---- GEGEVEN TEKST
ECLI:NL:GHAMS:2022:3602

Gerechtshof Amsterdam

Datum uitspraak
20 december 2022
Publicatiedatum
20 december 2022
Zaaknummer
200.307.035/01
Instantie
Gerechtshof Amsterdam
Type
Uitspraak
Rechtsgebied
Civiel recht; Personen- en familierecht
Procedures
  • Beschikking
Vindplaatsen
  • Rechtspraak.nl
AI samenvatting door LexboostAutomatisch gegenereerd

Echtscheiding en verdeling van de gemeenschap van goederen met betrekking tot letselschade-uitkering

In deze zaak gaat het om een echtscheiding tussen partijen die in 2018 zijn gehuwd in beperkte gemeenschap van goederen. Hun huwelijk is op 7 april 2022 ontbonden. De man is in hoger beroep gekomen van een beschikking van de rechtbank Amsterdam van 24 november 2021, waarin het verzoek van de vrouw om de gemeenschappelijke inboedel te verdelen bij helfte werd afgewezen. De man verzoekt het hof om de peildatum voor de waardering van de inboedel te bepalen op 10 juli 2020, omdat de inboedel verloren is gegaan door een brand op 23 augustus 2021. De vrouw verzet zich hiertegen en stelt dat de vertraging van de procedure niet haar schuld is.

Het hof overweegt dat de hoofdregel is dat de peildatum voor de waardering van de inboedel het tijdstip van de verdeling is, tenzij er een overeenkomst is of redelijkheid en billijkheid anders vereisen. Het hof oordeelt dat de omstandigheden in deze zaak niet leiden tot een vervroeging van de peildatum. Daarnaast is er een geschil over de letselschade-uitkering van de vrouw, die volgens de rechtbank niet in de gemeenschap valt. De man betoogt dat de voorschotten die de vrouw heeft ontvangen tijdens het huwelijk wel in de gemeenschap vallen, maar het hof oordeelt dat deze vorderingen buiten de gemeenschap blijven. Het hof bekrachtigt de beschikking van de rechtbank en wijst de verzoeken van de man af.
--------
---- DATASETRECORDS
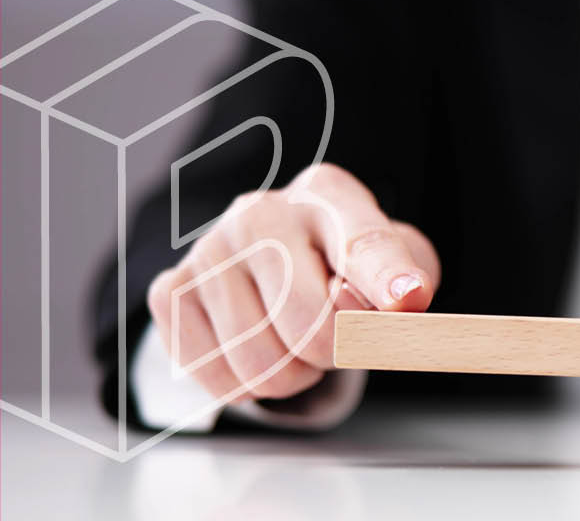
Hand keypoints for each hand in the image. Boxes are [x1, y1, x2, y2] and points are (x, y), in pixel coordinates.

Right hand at [147, 163, 439, 402]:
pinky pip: (218, 378)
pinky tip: (259, 346)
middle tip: (337, 339)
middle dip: (334, 355)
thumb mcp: (399, 265)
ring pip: (260, 366)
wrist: (283, 256)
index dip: (387, 278)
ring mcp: (208, 249)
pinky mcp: (171, 289)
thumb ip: (406, 282)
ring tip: (297, 342)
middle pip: (310, 328)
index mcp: (329, 195)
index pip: (363, 243)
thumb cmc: (349, 265)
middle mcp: (261, 212)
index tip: (408, 299)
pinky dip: (247, 385)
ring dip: (291, 377)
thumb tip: (398, 302)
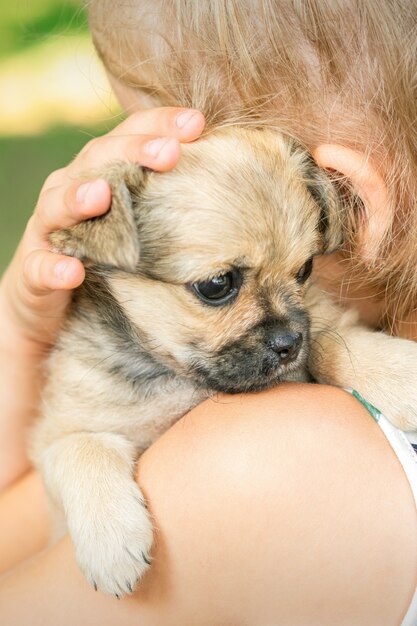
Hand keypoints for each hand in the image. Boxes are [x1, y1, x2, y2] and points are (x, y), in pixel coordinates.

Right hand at [0, 108, 204, 349]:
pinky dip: (55, 268)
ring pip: (57, 205)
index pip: (127, 137)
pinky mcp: (35, 270)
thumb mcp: (134, 220)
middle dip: (131, 152)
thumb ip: (160, 197)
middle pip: (96, 161)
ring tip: (103, 195)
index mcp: (98, 173)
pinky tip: (73, 271)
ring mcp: (49, 230)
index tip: (197, 123)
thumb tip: (219, 181)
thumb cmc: (102, 251)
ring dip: (79, 197)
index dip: (158, 125)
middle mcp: (69, 191)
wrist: (48, 299)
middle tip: (169, 152)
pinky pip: (41, 267)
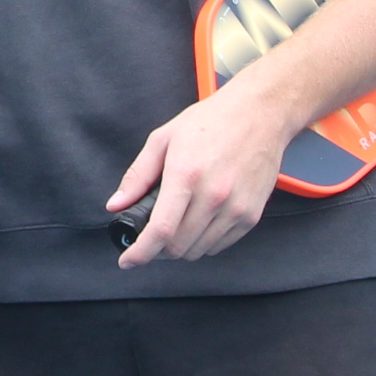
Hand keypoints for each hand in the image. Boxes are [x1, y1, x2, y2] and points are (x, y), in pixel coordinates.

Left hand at [107, 79, 294, 266]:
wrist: (259, 114)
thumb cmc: (210, 122)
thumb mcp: (163, 139)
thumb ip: (138, 175)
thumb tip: (116, 204)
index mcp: (186, 175)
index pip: (161, 230)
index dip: (140, 253)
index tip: (128, 260)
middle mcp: (213, 196)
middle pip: (178, 247)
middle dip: (157, 251)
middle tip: (149, 239)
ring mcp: (236, 208)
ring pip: (199, 250)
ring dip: (180, 248)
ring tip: (173, 229)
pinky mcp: (251, 215)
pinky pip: (220, 245)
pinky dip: (203, 243)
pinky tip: (197, 224)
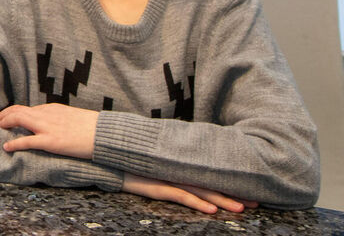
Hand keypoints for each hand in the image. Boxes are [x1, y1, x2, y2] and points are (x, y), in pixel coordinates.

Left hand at [0, 103, 98, 159]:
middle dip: (4, 115)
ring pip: (19, 119)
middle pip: (18, 110)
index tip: (6, 116)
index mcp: (52, 108)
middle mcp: (46, 114)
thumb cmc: (92, 127)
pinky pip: (27, 141)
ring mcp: (48, 127)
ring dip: (5, 123)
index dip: (13, 111)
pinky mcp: (51, 141)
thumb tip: (52, 124)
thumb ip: (58, 118)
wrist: (104, 133)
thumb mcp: (72, 117)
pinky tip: (6, 147)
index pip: (27, 108)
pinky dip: (14, 143)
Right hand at [123, 172, 256, 213]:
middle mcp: (178, 170)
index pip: (211, 174)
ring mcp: (168, 177)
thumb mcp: (157, 160)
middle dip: (235, 193)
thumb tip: (192, 167)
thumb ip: (174, 162)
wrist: (107, 155)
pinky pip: (181, 196)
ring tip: (242, 208)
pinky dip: (197, 203)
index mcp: (180, 164)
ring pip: (201, 190)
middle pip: (212, 183)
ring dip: (223, 200)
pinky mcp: (156, 186)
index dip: (231, 182)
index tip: (252, 187)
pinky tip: (212, 210)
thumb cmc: (132, 159)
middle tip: (257, 201)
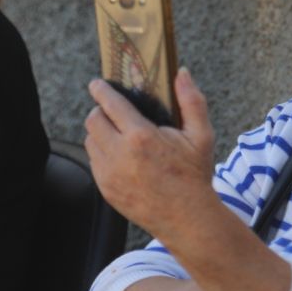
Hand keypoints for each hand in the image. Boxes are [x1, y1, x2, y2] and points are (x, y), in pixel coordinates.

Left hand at [84, 68, 218, 241]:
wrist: (186, 218)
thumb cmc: (194, 175)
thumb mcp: (201, 136)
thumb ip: (192, 100)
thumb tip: (182, 73)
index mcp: (141, 137)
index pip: (110, 104)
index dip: (101, 90)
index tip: (97, 84)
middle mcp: (119, 154)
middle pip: (93, 120)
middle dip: (100, 110)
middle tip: (112, 110)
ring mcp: (109, 173)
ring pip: (90, 141)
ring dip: (100, 132)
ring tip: (117, 133)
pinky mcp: (105, 189)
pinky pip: (94, 161)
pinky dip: (102, 153)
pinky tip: (120, 155)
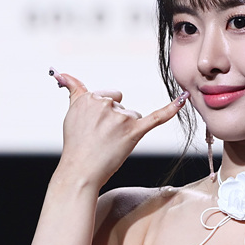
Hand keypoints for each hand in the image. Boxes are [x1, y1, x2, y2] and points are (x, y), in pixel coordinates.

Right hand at [51, 69, 188, 189]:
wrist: (80, 171)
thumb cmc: (76, 144)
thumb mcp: (71, 112)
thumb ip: (73, 89)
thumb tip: (61, 73)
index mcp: (90, 97)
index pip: (107, 96)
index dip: (102, 114)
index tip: (93, 127)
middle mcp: (105, 104)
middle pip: (120, 104)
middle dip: (114, 119)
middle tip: (101, 137)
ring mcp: (120, 118)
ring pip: (132, 115)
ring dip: (124, 129)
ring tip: (109, 143)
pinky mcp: (133, 132)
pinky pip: (156, 117)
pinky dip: (171, 108)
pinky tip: (183, 99)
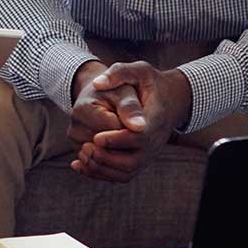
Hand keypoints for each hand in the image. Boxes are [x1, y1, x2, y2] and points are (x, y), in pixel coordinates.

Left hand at [73, 61, 193, 183]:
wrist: (167, 100)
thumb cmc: (148, 83)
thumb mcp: (139, 71)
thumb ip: (119, 73)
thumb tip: (98, 83)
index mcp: (155, 120)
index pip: (138, 138)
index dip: (116, 140)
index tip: (96, 137)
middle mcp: (154, 142)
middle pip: (132, 161)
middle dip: (106, 157)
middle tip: (85, 147)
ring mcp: (148, 154)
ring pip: (125, 173)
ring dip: (100, 168)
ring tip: (81, 153)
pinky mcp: (139, 161)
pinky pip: (121, 176)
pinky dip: (100, 174)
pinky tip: (79, 164)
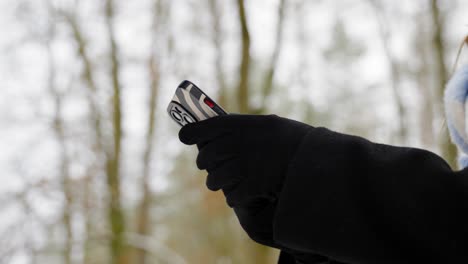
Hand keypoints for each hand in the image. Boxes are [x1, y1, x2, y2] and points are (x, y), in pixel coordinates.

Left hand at [179, 114, 312, 244]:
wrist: (316, 162)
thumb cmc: (294, 141)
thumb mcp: (269, 125)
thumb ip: (242, 128)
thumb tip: (217, 133)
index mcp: (238, 125)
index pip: (201, 128)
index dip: (191, 133)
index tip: (185, 136)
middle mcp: (233, 144)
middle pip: (205, 158)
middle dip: (208, 163)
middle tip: (214, 165)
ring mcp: (239, 167)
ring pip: (214, 180)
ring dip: (220, 182)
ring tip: (233, 180)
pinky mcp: (247, 187)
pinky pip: (230, 196)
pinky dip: (236, 196)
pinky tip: (248, 191)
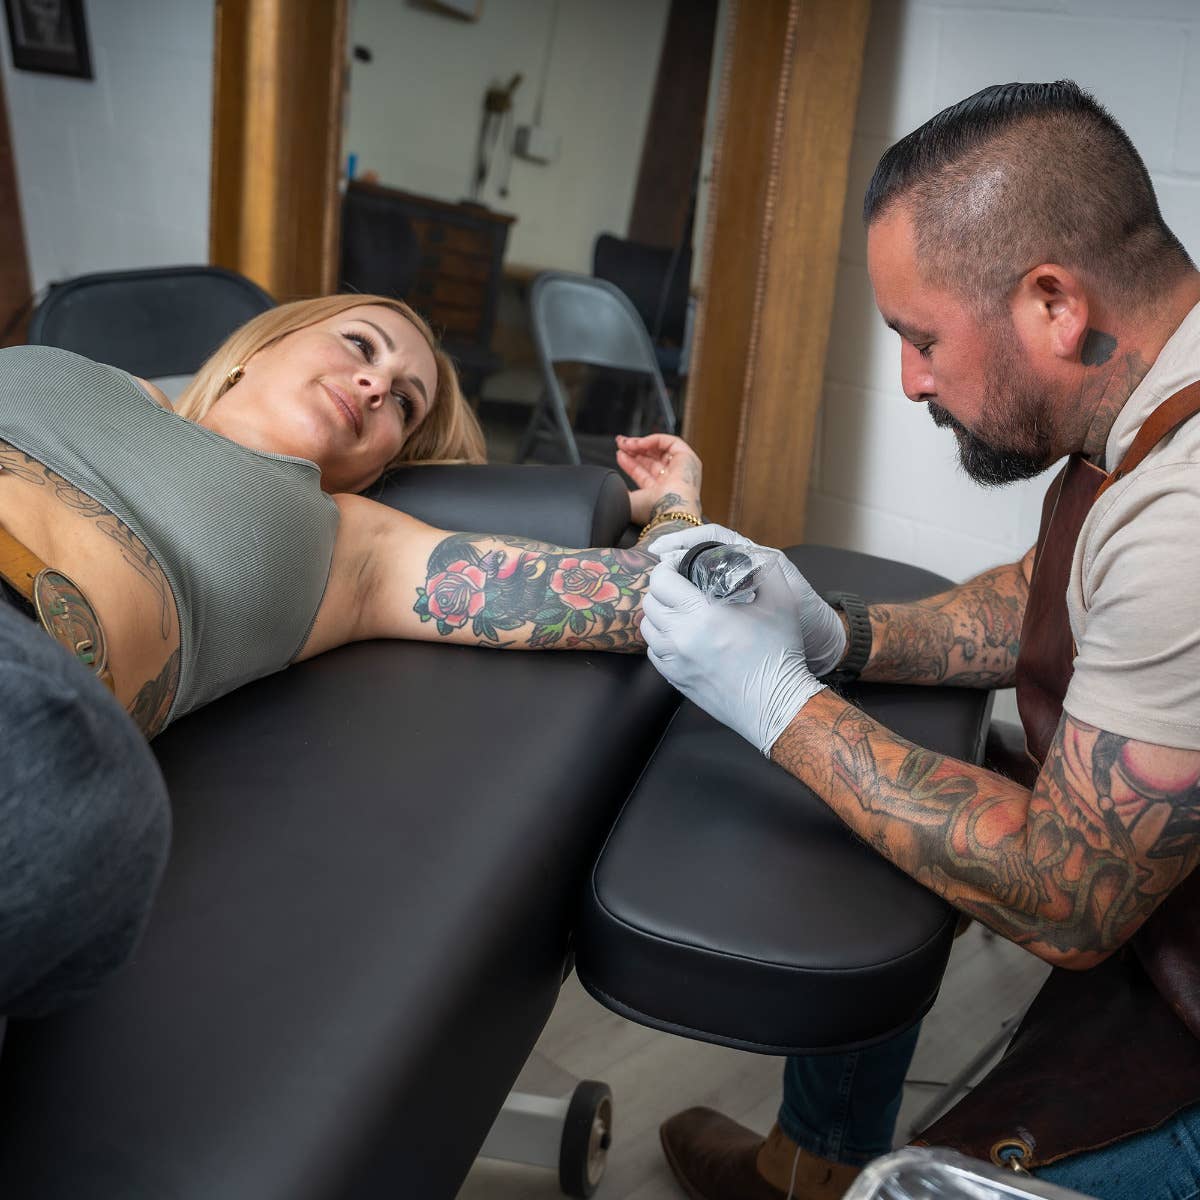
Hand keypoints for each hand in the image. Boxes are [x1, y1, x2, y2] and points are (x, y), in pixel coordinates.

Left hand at [616, 433, 701, 526]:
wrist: (670, 511)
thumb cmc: (652, 511)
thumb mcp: (628, 501)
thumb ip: (619, 492)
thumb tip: (609, 486)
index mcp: (661, 495)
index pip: (645, 474)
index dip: (630, 463)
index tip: (619, 454)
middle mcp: (674, 482)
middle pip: (652, 459)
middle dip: (634, 450)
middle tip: (620, 444)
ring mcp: (682, 470)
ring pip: (660, 449)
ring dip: (641, 444)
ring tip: (625, 443)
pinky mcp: (688, 458)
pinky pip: (669, 442)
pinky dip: (653, 440)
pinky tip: (638, 444)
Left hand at [648, 523, 847, 676]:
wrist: (775, 703)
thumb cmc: (780, 652)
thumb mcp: (781, 600)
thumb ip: (762, 569)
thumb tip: (748, 553)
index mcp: (702, 613)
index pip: (661, 580)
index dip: (666, 567)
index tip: (677, 565)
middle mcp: (681, 636)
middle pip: (649, 602)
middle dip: (661, 589)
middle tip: (679, 586)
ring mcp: (675, 660)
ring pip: (647, 627)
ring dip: (659, 614)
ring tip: (678, 609)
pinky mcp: (675, 679)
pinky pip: (654, 652)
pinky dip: (661, 639)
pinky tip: (680, 635)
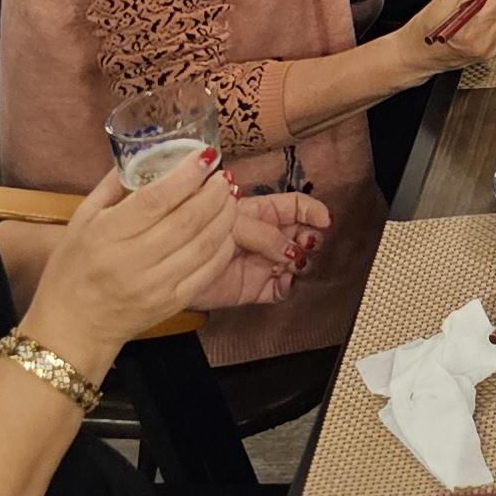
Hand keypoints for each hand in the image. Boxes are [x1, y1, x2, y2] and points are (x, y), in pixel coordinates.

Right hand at [24, 160, 248, 374]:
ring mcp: (155, 286)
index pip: (156, 199)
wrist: (71, 329)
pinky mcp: (171, 304)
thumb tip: (142, 152)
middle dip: (214, 193)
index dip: (187, 175)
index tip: (205, 157)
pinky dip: (223, 247)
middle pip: (187, 220)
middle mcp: (132, 260)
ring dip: (224, 216)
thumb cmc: (71, 269)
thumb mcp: (80, 220)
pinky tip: (226, 230)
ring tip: (229, 197)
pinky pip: (208, 272)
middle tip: (224, 176)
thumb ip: (111, 186)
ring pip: (204, 244)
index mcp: (107, 234)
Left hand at [186, 184, 332, 311]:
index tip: (324, 220)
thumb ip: (264, 234)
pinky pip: (283, 288)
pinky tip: (283, 282)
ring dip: (301, 263)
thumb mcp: (233, 225)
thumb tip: (293, 248)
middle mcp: (267, 236)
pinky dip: (288, 286)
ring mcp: (264, 262)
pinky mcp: (257, 288)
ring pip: (298, 262)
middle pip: (303, 233)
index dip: (313, 210)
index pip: (295, 206)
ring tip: (292, 265)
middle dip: (310, 239)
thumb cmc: (195, 234)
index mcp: (261, 212)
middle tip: (306, 245)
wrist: (172, 268)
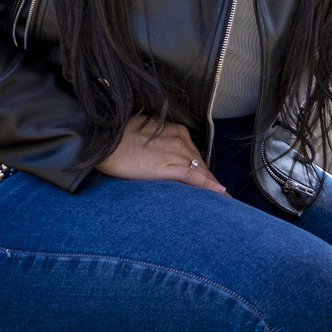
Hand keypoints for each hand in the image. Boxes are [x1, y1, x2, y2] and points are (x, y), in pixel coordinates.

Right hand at [95, 116, 226, 192]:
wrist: (105, 138)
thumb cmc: (119, 137)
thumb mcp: (144, 135)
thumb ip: (157, 144)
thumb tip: (158, 154)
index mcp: (175, 132)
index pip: (195, 155)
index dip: (205, 171)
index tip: (213, 183)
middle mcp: (180, 140)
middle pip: (201, 164)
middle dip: (212, 180)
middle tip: (223, 196)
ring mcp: (175, 152)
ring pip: (201, 171)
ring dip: (214, 186)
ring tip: (225, 200)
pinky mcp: (167, 165)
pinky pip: (193, 176)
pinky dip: (208, 185)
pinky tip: (219, 193)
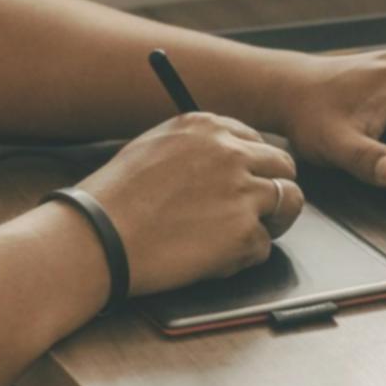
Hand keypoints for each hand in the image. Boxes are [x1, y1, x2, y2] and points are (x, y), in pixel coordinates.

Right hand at [77, 113, 303, 294]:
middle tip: (256, 212)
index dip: (256, 167)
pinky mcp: (245, 231)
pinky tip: (212, 259)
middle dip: (275, 189)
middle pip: (285, 167)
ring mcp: (242, 191)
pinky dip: (244, 256)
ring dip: (272, 222)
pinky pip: (264, 245)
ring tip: (241, 235)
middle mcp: (232, 152)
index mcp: (209, 127)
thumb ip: (198, 146)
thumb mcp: (154, 147)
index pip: (259, 141)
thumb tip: (232, 152)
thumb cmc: (113, 199)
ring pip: (290, 202)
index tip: (245, 183)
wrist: (95, 239)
--------
● OEFENOPDRACHTEN
1. Ga alsjeblieft na of elke bewering klopt met de tekst over de echtscheidingszaak, en antwoord per bewering met ja of nee plus de doorslaggevende woorden uit die tekst, letterlijk geciteerd. (a) Partijen zijn in 2018 gehuwd in beperkte gemeenschap van goederen. (b) De inboedel ging verloren door een brand op 10 juli 2020. (c) Het hof vernietigt de beschikking van de rechtbank.
2. Neem uit de tekst over de echtscheidingszaak woordelijk het stuk over van "Het hof overweegt" tot "van de man af.".
Gebruik alleen de tekst over de echtscheidingszaak.

● UITWERKINGEN
1.
(a) Ja: "partijen die in 2018 zijn gehuwd in beperkte gemeenschap van goederen"
(b) Nee: "de inboedel verloren is gegaan door een brand op 23 augustus 2021"
(c) Nee: "Het hof bekrachtigt de beschikking van de rechtbank"

2.
Het hof overweegt dat de hoofdregel is dat de peildatum voor de waardering van de inboedel het tijdstip van de verdeling is, tenzij er een overeenkomst is of redelijkheid en billijkheid anders vereisen. Het hof oordeelt dat de omstandigheden in deze zaak niet leiden tot een vervroeging van de peildatum. Daarnaast is er een geschil over de letselschade-uitkering van de vrouw, die volgens de rechtbank niet in de gemeenschap valt. De man betoogt dat de voorschotten die de vrouw heeft ontvangen tijdens het huwelijk wel in de gemeenschap vallen, maar het hof oordeelt dat deze vorderingen buiten de gemeenschap blijven. Het hof bekrachtigt de beschikking van de rechtbank en wijst de verzoeken van de man af.